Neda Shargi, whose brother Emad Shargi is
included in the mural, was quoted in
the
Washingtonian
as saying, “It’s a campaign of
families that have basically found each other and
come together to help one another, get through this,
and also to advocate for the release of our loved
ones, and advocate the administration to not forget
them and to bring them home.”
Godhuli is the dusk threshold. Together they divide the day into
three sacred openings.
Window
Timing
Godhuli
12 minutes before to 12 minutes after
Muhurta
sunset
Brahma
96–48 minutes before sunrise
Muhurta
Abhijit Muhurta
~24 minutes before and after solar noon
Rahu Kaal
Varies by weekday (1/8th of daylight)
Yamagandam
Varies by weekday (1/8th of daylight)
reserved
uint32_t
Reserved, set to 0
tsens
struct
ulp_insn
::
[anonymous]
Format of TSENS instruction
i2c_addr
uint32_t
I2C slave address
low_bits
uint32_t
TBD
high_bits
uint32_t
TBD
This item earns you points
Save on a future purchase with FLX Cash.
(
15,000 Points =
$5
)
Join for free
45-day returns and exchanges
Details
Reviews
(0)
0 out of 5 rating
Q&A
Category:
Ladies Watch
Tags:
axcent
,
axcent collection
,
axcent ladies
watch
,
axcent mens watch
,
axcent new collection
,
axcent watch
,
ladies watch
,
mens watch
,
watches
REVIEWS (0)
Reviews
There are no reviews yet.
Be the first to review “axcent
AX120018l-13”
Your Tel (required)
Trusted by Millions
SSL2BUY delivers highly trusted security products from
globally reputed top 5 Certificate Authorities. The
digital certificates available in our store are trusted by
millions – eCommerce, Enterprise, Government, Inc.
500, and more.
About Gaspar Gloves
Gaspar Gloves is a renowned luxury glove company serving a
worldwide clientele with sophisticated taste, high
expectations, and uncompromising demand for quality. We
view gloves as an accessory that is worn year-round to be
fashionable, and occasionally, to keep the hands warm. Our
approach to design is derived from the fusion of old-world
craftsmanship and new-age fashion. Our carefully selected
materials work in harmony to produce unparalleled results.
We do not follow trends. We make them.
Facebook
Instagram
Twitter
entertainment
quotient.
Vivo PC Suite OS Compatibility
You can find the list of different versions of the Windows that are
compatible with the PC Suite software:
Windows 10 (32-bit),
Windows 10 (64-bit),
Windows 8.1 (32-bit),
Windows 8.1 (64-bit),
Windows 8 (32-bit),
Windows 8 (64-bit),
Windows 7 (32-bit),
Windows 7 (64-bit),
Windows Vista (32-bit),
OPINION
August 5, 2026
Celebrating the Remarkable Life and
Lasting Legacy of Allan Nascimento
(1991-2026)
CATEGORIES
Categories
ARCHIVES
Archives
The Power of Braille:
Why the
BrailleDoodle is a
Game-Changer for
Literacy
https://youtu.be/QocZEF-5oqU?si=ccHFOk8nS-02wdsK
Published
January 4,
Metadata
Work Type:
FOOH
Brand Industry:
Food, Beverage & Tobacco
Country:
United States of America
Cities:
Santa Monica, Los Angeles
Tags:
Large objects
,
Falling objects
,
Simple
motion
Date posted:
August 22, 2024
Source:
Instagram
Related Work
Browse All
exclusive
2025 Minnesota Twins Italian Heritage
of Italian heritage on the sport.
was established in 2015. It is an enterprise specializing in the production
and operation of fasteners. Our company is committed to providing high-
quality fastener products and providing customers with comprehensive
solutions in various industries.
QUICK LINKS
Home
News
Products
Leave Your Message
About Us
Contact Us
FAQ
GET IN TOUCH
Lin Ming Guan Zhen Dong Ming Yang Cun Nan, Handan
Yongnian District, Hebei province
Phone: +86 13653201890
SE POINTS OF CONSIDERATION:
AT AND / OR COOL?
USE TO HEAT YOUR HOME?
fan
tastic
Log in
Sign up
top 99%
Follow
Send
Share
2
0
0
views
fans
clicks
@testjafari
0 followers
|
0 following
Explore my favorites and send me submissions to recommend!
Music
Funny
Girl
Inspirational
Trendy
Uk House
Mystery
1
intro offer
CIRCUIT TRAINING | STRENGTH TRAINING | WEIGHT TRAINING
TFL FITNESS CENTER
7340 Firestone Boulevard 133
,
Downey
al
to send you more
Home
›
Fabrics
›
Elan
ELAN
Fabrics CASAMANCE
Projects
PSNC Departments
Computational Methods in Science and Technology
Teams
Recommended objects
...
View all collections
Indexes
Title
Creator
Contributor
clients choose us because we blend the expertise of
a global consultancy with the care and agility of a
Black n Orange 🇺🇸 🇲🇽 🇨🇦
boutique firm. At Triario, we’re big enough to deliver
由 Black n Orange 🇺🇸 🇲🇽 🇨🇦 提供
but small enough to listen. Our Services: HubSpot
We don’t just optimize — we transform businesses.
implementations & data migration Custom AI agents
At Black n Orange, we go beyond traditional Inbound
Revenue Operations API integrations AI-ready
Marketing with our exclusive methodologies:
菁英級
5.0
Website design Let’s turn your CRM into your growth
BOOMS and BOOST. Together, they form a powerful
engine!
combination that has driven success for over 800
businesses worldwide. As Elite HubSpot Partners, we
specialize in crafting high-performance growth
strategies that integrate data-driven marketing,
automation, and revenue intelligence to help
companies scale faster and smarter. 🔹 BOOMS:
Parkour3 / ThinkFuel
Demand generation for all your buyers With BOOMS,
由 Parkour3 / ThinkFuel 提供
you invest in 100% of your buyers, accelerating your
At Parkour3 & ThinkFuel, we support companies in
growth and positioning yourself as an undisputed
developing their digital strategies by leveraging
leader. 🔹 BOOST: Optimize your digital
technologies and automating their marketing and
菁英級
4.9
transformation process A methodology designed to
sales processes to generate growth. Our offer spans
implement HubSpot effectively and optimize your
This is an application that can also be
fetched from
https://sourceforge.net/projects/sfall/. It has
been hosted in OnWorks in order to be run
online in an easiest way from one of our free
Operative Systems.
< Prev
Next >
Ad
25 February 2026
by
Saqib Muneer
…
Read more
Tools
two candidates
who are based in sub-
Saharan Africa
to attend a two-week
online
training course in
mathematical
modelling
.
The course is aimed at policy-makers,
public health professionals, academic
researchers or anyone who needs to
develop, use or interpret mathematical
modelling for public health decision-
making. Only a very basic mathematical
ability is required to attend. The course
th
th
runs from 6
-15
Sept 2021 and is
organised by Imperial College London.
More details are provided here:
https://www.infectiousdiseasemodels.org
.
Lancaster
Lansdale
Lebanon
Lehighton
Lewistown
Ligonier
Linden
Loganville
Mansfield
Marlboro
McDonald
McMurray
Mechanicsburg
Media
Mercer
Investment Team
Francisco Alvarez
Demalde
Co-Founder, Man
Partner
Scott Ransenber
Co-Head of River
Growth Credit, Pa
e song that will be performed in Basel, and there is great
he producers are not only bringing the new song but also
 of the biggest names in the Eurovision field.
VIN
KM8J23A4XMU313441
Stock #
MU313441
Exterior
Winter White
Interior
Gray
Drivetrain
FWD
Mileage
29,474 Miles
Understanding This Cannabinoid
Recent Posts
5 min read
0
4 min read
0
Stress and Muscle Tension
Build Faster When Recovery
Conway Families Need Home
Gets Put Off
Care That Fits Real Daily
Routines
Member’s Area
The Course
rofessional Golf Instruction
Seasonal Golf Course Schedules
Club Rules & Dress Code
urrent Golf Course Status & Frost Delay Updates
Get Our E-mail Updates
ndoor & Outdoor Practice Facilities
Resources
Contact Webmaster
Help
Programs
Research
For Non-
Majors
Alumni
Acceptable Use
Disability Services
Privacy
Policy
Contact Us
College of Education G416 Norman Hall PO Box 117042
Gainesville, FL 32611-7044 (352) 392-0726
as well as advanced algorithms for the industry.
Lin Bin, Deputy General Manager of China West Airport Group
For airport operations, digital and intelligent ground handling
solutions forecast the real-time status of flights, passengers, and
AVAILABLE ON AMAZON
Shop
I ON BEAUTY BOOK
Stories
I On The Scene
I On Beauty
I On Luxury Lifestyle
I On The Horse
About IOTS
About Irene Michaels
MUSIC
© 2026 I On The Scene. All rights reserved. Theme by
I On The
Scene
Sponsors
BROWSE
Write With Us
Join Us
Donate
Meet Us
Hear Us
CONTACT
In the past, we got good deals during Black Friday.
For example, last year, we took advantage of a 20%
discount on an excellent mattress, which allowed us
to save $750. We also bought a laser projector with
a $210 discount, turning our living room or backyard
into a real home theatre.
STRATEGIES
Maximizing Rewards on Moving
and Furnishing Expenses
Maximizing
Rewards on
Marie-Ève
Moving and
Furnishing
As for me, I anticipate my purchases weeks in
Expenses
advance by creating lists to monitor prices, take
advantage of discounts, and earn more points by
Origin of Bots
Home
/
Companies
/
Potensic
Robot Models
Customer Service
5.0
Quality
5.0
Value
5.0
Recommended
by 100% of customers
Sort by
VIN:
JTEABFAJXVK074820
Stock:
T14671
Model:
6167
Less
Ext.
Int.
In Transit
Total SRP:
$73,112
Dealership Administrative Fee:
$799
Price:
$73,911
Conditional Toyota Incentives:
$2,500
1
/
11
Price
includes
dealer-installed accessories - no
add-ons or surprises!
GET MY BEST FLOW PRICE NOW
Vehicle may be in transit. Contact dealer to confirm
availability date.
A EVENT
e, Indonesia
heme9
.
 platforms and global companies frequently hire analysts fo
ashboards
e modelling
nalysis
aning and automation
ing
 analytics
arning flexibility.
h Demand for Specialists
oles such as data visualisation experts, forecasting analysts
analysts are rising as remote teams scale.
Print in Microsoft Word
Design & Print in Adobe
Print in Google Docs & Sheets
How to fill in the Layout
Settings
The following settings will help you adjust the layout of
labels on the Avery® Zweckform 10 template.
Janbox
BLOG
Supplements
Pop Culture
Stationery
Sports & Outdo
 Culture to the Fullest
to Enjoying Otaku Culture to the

☆ ☆ ☆

## Your assignment:
Copy range, inclusive: the line holding "Yongnian District, Hebei province" to the line holding "CIRCUIT TRAINING |". Reproduce exactly those lines of the records above and no others.

## Solution below:
Yongnian District, Hebei province
Phone: +86 13653201890
SE POINTS OF CONSIDERATION:
AT AND / OR COOL?
USE TO HEAT YOUR HOME?
fan
tastic
Log in
Sign up
top 99%
Follow
Send
Share
2
0
0
views
fans
clicks
@testjafari
0 followers
|
0 following
Explore my favorites and send me submissions to recommend!
Music
Funny
Girl
Inspirational
Trendy
Uk House
Mystery
1
intro offer
CIRCUIT TRAINING | STRENGTH TRAINING | WEIGHT TRAINING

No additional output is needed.